*Requests:*
1. In the post about placing a new square without overlap, what date appears on Nicklas Avén's earlier quoted message?
2. Continue the post about placing a new square without overlap from where it stops.

*Source document:*
-- begin --
Hallo again Inspired by Kevins split polygon example earlier today I also want
to give an example of my suggestion :-) first a table to use. the squares are
not "scattered" but the same princip should work. create table t as
select st_expand(st_point(a,b),2) as the_geom from
generate_series(0,100,10) a,
generate_series(0,200,10) b
then we add a new square (same size in this example) into this t table whitout
the new one overlapping the new ones
insert into t
select st_expand(st_pointonsurface(the_geom),2) as the_geom from
(select st_difference(st_envelope(the_geom),the_geom)as the_geom from
(select st_union(st_expand(the_geom,2)) as the_geom from t) a) b
/Nicklas
2010-01-29 Nicklas Avén wrote:
>Maybe something like this:> >If your polygons are not rotated this should be
>fast.>1) expand all old polygons with half the size of the new polygon in your
>example 10> >now, if your new polygon have any part in the empty room between
>the expanded polygons it should be ok>to find a placement like that you can>
>>2) union the polygons> >3) create a polygon bigger than all of your
>polygons>4) use st_difference(new_big_polygon, expanded_unioned_polygon)>
>then you should have a polygon or multipolygon with the areas nor overlapped
>by the expanded squares.>5) use ST_Pointonsurface to find a point on thes
>polygon>6) build a square from this point. It shouild be ok in any direction.
-- end --
*Extracted material:*
-- begin --
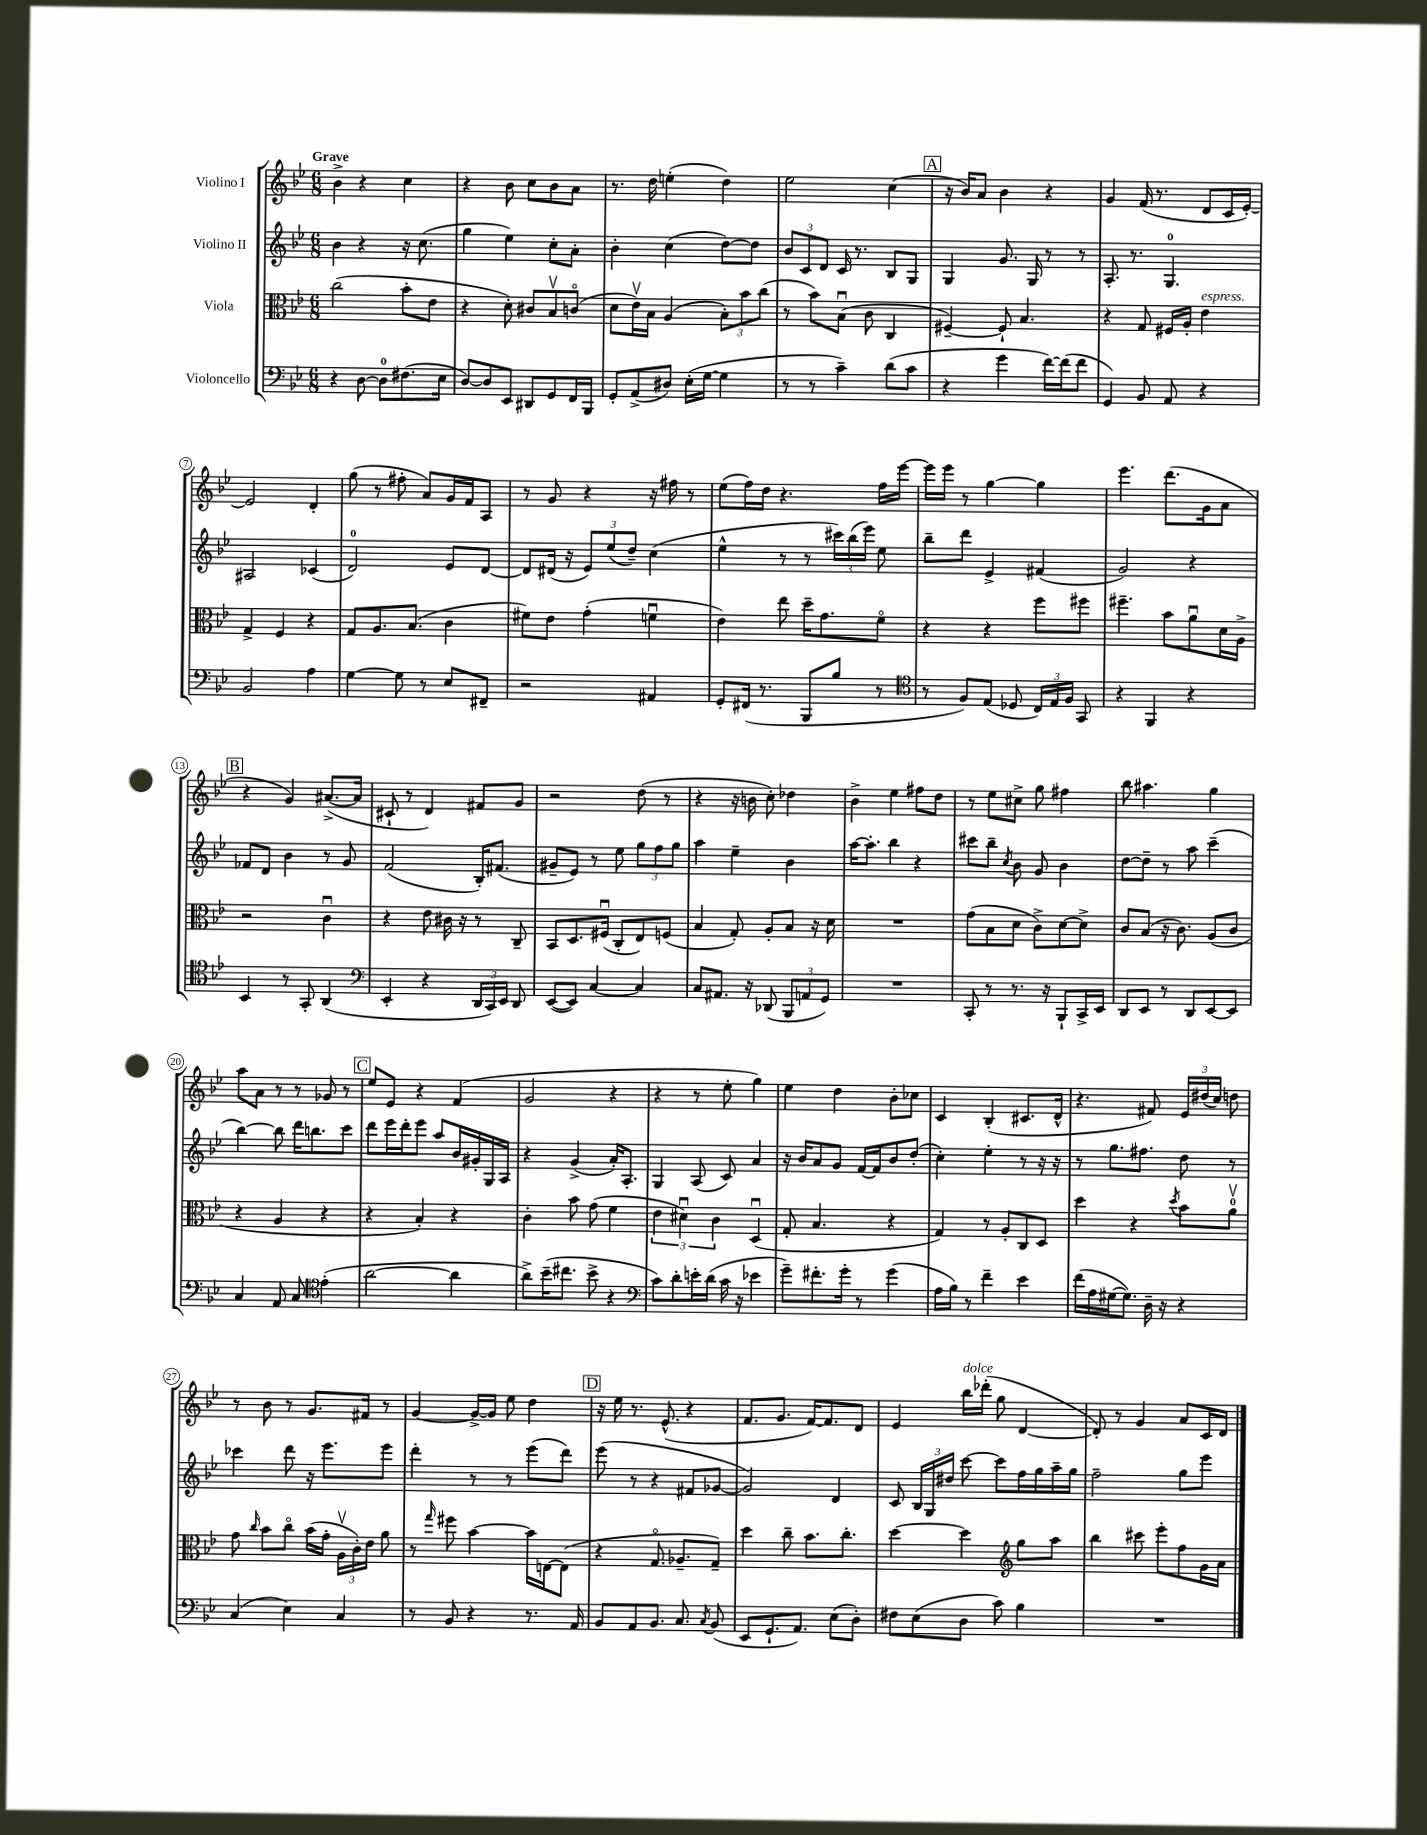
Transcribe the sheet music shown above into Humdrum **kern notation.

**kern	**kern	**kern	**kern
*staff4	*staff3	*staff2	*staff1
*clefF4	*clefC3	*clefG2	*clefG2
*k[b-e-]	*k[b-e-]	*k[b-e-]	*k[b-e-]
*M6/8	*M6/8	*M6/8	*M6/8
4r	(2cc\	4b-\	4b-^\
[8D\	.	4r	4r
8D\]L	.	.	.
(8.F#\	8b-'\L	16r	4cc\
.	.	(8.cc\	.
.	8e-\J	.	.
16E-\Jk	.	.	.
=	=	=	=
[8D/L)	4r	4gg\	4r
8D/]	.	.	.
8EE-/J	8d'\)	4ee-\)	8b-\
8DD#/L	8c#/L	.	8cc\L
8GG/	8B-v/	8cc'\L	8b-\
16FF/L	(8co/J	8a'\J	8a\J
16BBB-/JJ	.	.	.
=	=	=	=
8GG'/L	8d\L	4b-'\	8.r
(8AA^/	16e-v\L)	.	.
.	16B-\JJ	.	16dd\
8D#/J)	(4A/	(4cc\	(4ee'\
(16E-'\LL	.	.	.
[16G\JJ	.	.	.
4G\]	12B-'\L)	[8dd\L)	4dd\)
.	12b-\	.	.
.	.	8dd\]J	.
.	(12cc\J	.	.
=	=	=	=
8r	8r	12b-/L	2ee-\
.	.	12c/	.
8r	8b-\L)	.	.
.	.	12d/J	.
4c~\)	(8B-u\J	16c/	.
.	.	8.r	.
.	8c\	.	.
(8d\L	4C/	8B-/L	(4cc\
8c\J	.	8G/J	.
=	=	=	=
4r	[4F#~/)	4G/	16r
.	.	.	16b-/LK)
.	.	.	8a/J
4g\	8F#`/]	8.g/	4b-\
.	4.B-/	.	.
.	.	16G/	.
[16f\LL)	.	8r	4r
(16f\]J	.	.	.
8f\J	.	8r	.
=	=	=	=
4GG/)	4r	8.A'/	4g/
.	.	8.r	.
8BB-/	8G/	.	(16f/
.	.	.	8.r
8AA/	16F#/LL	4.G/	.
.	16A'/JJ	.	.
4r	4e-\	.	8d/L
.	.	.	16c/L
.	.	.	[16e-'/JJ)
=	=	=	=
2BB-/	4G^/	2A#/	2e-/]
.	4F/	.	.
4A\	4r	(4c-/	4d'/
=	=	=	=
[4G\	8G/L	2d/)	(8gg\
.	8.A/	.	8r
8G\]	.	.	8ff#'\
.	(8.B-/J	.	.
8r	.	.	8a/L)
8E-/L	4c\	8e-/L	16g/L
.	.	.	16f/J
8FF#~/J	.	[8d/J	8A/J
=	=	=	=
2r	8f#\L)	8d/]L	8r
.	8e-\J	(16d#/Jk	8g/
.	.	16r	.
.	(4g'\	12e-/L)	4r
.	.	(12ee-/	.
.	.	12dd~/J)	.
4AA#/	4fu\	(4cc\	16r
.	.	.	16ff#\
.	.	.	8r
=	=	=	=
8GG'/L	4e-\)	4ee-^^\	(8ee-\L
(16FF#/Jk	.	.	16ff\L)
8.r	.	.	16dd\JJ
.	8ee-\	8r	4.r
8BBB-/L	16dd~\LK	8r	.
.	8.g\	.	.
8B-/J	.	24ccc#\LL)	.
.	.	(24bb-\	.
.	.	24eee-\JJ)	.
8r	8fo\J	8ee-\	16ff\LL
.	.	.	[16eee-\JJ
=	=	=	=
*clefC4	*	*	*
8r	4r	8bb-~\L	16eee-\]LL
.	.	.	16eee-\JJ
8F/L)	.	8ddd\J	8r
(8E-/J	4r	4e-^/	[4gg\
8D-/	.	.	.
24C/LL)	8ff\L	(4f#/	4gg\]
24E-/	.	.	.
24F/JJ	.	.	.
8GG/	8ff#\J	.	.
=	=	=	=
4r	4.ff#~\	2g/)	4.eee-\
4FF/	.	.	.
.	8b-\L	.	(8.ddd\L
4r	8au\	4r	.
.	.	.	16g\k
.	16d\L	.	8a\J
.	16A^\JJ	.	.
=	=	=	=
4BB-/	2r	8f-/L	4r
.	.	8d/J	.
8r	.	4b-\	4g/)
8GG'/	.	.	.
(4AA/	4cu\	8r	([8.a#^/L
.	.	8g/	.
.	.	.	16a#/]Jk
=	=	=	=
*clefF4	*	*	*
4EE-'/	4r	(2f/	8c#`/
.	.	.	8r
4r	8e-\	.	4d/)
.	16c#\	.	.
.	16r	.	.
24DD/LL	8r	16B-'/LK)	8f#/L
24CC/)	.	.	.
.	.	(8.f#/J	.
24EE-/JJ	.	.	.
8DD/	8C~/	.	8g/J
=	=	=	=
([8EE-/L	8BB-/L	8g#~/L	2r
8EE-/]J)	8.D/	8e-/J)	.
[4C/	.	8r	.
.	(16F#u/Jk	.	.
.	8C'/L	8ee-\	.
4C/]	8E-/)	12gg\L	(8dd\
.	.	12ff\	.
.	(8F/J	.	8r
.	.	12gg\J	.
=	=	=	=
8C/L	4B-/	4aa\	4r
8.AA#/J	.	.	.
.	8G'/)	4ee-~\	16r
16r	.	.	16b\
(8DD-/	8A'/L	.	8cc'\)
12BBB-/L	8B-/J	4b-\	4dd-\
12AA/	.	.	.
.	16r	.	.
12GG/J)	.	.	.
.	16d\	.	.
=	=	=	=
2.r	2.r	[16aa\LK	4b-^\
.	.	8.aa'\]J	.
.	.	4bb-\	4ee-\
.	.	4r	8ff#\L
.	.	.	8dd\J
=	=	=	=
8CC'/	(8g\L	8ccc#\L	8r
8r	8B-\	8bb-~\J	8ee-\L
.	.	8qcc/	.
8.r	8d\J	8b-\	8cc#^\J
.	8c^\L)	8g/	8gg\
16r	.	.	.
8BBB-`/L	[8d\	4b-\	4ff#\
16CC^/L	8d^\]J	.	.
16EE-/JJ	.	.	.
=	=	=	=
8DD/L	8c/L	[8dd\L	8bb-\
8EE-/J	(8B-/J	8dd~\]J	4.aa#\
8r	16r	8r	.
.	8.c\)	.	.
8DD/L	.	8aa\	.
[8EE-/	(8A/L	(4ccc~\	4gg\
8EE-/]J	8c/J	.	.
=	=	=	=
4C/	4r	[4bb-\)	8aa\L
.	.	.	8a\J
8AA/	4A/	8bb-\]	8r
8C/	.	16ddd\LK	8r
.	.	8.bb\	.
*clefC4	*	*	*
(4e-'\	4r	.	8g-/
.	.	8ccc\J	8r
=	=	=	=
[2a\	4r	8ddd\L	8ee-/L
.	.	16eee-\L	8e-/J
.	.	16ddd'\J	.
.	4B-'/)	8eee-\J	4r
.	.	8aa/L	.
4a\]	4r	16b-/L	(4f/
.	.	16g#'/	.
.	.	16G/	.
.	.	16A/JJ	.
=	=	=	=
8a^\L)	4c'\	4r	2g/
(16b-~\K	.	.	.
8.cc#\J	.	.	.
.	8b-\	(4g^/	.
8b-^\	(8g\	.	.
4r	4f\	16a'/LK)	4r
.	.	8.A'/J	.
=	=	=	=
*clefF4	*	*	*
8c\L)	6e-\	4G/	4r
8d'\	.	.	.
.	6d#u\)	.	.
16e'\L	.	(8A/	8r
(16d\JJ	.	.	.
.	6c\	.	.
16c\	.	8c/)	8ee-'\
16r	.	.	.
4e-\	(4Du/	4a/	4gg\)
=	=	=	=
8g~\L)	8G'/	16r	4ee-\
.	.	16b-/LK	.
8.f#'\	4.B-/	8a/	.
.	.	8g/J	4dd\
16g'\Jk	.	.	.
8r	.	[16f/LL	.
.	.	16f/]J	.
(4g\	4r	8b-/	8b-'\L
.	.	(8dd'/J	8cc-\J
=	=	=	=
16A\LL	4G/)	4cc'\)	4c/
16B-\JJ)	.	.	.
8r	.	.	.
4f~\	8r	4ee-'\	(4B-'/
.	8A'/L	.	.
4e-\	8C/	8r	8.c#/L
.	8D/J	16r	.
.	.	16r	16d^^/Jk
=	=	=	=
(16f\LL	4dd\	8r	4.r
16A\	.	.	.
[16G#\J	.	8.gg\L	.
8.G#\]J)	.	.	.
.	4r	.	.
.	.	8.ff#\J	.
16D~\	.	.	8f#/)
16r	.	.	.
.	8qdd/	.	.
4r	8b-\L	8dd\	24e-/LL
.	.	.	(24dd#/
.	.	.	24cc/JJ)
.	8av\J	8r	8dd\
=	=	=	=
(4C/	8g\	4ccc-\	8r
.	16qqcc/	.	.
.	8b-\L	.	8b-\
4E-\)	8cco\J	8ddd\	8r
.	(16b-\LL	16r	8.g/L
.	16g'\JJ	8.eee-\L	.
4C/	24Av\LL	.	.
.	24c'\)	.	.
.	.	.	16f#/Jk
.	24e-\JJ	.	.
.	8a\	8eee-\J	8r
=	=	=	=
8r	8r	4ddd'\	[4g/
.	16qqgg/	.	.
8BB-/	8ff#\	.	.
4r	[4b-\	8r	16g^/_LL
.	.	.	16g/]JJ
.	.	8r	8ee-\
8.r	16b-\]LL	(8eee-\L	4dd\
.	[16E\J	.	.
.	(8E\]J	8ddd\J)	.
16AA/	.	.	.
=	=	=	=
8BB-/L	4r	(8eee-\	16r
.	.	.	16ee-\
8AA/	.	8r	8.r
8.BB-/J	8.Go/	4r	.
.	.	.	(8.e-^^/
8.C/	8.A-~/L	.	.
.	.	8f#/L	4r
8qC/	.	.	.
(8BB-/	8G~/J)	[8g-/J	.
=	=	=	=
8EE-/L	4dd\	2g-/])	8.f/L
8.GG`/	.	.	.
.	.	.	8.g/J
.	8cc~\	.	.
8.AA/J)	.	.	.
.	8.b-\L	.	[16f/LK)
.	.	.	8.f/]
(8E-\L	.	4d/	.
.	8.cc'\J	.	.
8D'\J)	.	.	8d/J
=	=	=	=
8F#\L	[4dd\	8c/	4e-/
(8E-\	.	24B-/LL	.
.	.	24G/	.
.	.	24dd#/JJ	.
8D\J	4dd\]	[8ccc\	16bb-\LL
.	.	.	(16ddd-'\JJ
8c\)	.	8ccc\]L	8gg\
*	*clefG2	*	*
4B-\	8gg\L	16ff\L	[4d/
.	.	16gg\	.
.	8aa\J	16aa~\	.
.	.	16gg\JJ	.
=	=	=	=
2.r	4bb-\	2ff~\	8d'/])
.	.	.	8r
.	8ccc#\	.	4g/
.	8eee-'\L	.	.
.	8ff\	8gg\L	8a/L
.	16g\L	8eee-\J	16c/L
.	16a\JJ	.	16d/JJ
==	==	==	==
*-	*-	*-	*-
-- end --
*Response list:*
1. 2010-01-29

2.
>
If the squares are rotated you can do the same but then you will haveto extend
the polygons by the distance from the middle to the corner of the new square
instead and you will then not find any possible placements.>
>
I haven't thought about every aspect of this, but I think it should work and be
quite fast solution.
>
Hope that helps>
Nicklas>
>
> 2010-01-29 tommy408 wrote:
>
>
> >I have a bunch of square polygons scattered everywhere. Whats the fastest
> >way for me to place another square polygon say 20x20 size into this area
> >that won't overlap any other polygons?
> >
> >The only way I can think of is start the input square at a spot, and move it
> >by 1 unit at a time and keep checking ST_Overlap.
> >--
> >View this message in context:
> >http://old.nabble.com/Find-none-overlapping-spot-tp27366934p27366934.html
> >Sent from the PostGIS - User mailing list archive at Nabble.com.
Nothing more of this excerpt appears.